25 For ye were as sheep going astray; but are now returned unto the Shepherd and Bishop of your souls.

This is another passage that reminds us that this letter was originally to Jewish Christians: the gentiles were very seldom referred to as “sheep;” but the “lost sheep of Israel” was a common theme. One time, only, in John 10:16, Jesus said “16 And other sheep I have, which are not of this fold: them also I must bring, and they shall hear my voice; and there shall be one fold, and one shepherd.” I believe that verse is talking about Gentiles who would eventually respond in faith. That verse is about you and me!

In the Church Age, there is truly one fold and One Shepherd. Jews who strayed from the God of Israel were considered “the lost sheep” of Israel. Gentiles were simply considered foreigners: heathens! In fact, the word “gentile” means “heathen.” So these Jews who had once been the “lost sheep” of Israel had been returned to the Shepherd and the “Overseer” or “Bishop” of their souls. The word translated “Bishop” is episkopos, and it means “supervisor” or “overseer.”

We gentiles have been born into the family of God, and He truly is the Shepherd and the Bishop of our souls as well, but we were not the lost sheep of Israel.
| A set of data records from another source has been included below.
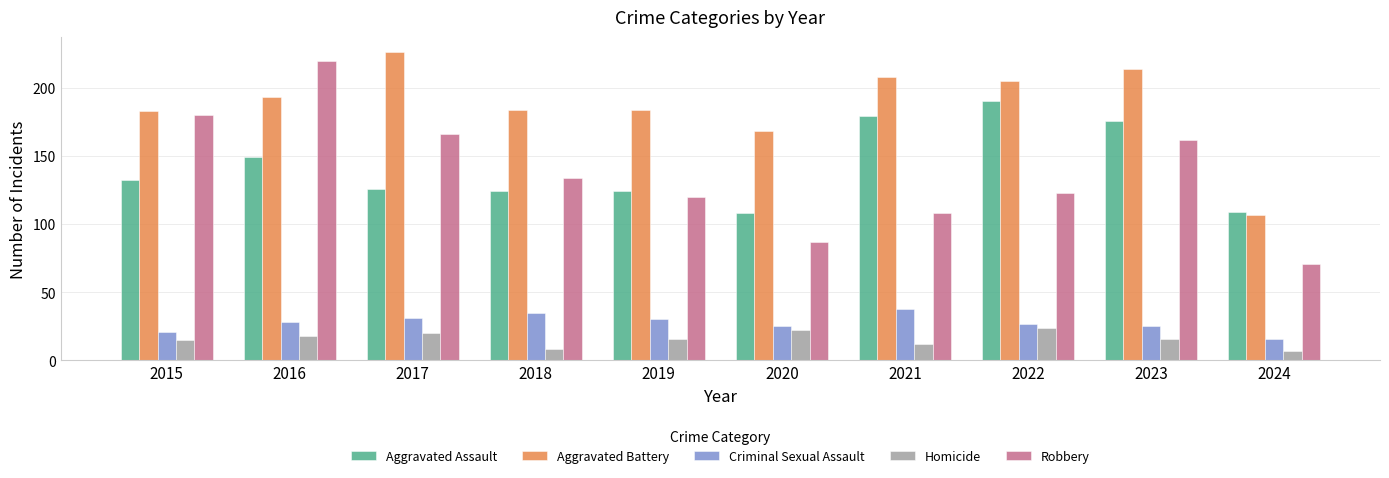

Reading right to left, what are all the values shown in this chart?

Aggravated Assault: 109	176	190	179	108	124	124	126	149	132
Aggravated Battery: 107	214	205	208	168	184	184	226	193	183
Criminal Sexual Assault: 16	25	27	38	25	30	35	31	28	21
Homicide: 7	16	24	12	22	16	8	20	18	15
Robbery: 71	162	123	108	87	120	134	166	220	180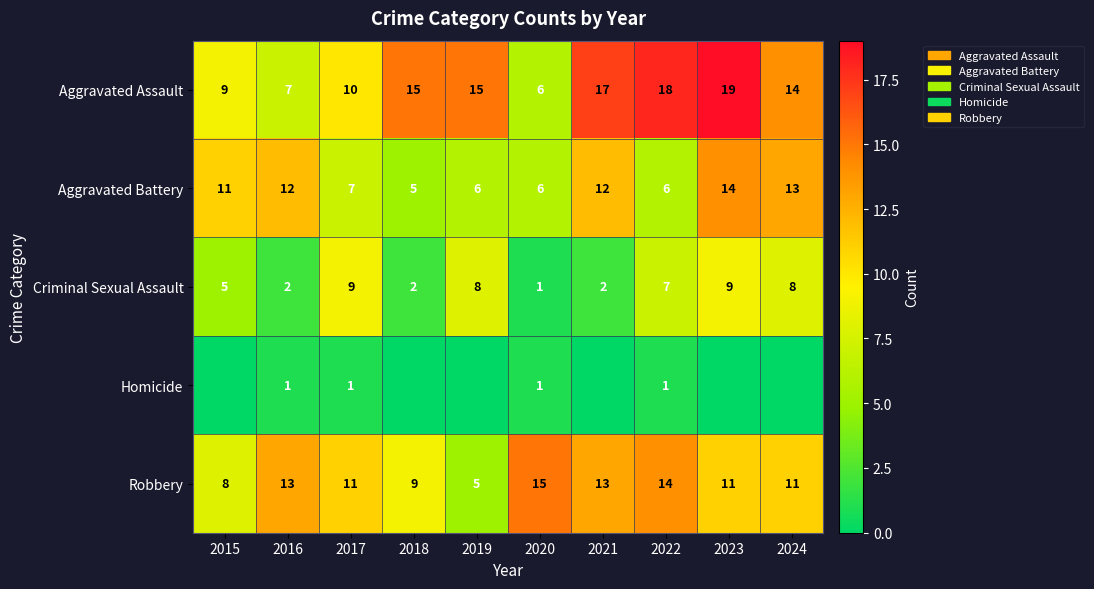

The Aggravated Battery series shows 8 at 2019. True or false?

False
We did not “wander away from God.” In fact, regarding the lost, in Matthew 7:23, Jesus said “Depart from me, ye workers of iniquity: I never knew you!” He does not say, “Well, I once knew you, but you just wandered off and got lost! (Too bad!”) No, He says he never knew them.

This is probably a good time to see what He says about those of us who have become His sheep: John 10:27, 28 says, “My sheep hear my voice, and I know them, and they follow me, and I give unto them Eternal Life, and they shall never perish.” Also, in John 6:39, he said “this is my Father’s will who sent me, that of all He has given me I should lose nothing, but should raise it up again at the last day.” In both of these passages, Jesus says that He will keep you for eternity! You will never be a “lost sheep!” You can never become lost again!

What then?

So how does all of this tie into 1st Peter 2:21-25? Remember that Jesus “suffered for doing rightly:” that is the immediate context, here. But it also says that he died so that we could live unto righteousness.

And that is what this passage has all been pointing at! If we can learn our position in Christ; “Finally free to walk with Him, and finally equipped to do His will,” then we can “live unto righteousness,” and be the Ambassadors He has called us to be.

Jesus walked in humility, living in physical poverty. We are sent out as redeemed and healed “beggars,” sharing with other beggars where to find free food, free clothing, free healing, and eternal life, freely given! Jesus did not “lord it over” anyone, and he spoke sternly only to the false teachers and the failed leaders of Israel. We are also sent in humility, to reach out with the Light and Love and Grace and Mercy of Christ, in a dark and dying world.

Lord Jesus, teach us to walk with you and to live in the newness of life, so that we may represent you in this lost world.